Berg-Pokal: Kampf um die Nachfolge von Danny Krieg

In dieser Subwertung der Schweizer Bergmeisterschaft wird es 2017 einen neuen Titelträger geben. Wir nennen den Grund und die theoretischen Favoriten.

Berg-Pokal: Kampf um die Nachfolge von Danny Krieg
Peter Niederer, Patrik Nickel, Daniel Kammer, Berg-Polkal, Podium E1 2000
Lukas Naef, Suzuki Swift, RCU
Jürg Ochsner, Opel Kadett C, RCU
Giuliano Piccinato, Honda Integra, Ecurie Basilisk
Werner Rohr, Toyota Corolla AE86, Equipe Bernoise, Berg-Pokal
Denis Wolf, Renault Clio RS III, Racing Team Zäziwil, Berg-Pokal
Patrik Nickel, Opel Kadett C, Laendleracing, Berg-Pokal
Daniel Kammer, Honda Civic, Rikli Motorsport
Ralf Henggeler, Renault Clio RS III, Equipe Bernoise

Im vergangenen Jahr war der Fall klar: Danny Krieg war mit seinem bestens vorbereiteten und pilotierten Audi A4 STW quattro nicht zu schlagen. Der Schwyzer hat inzwischen in die PS-stärkste IS-Klasse gewechselt und kämpft dort mit einem Porsche GT3 um Podestplätze.
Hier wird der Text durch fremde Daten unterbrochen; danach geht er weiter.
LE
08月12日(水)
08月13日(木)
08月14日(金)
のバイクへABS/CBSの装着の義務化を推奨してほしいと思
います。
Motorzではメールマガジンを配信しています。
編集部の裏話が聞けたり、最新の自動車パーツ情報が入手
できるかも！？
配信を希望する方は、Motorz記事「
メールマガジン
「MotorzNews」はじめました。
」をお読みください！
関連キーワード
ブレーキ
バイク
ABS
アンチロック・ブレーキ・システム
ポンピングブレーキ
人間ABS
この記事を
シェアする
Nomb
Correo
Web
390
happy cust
Sein Vorgänger Martin Bürki visiert nur den Slalomtitel an. Der Berner greift mit dem BMW 320i STW erst beim dritten Bergrennen in Anzère in der teilnehmerstärksten Klasse E1-2000 ins Geschehen ein. Zudem misst er sich in Oberhallau im Feld des KW-Berg-Cups mit den besten Deutschen.
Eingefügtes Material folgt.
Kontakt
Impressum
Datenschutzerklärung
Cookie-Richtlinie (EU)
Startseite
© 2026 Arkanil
In diesem für Tourenwagen bis zwei Liter, Rennsportwagen bis 1,6 Liter und die Historischen vorbehaltenen Berg-Pokal wird es also sicher einen neuen Meister geben.

Sechs Fahrer punkteten in Hemberg voll: Lukas Naef auf dem "Suzaki" (Suzuki Swift mit Kawasaki-Motor) in der E1-1400, Jürg Ochnser (Opel Kadett) in der IS-2000, Giuliano Piccinato (Honda Integra) in der SS-2000, Werner Rohr (Toyota Corolla) in der IS-1600 und Denis Wolf im Renault Clio Classic Cup, der als ebenfalls dazu zählt.

Da der Vorarlberger Patrik Nickel mit seinem Monster-Kadett als ausländischer Lizenznehmer nicht gewertet wird, erhält Peter Niederer als Zweiter in der E1-2000 die vollen 20 Punkte. Für den schnellen Carbon-Spezialisten aus Güttingen ist dies das erste Top-Resultat, seit er seinen Opel Kadett C mit einem sequenziellen Getriebe ausgerüstet hat. 

 

Daniel Kammer überstand im Training einen Dreher nach einem Fahrfehler mit nur leichtem Blechschaden an seinem Honda Civic. Anderntags fuhr er mit nur 15 Hundertstel Rückstand auf Niederer auf den dritten Platz der Klasse.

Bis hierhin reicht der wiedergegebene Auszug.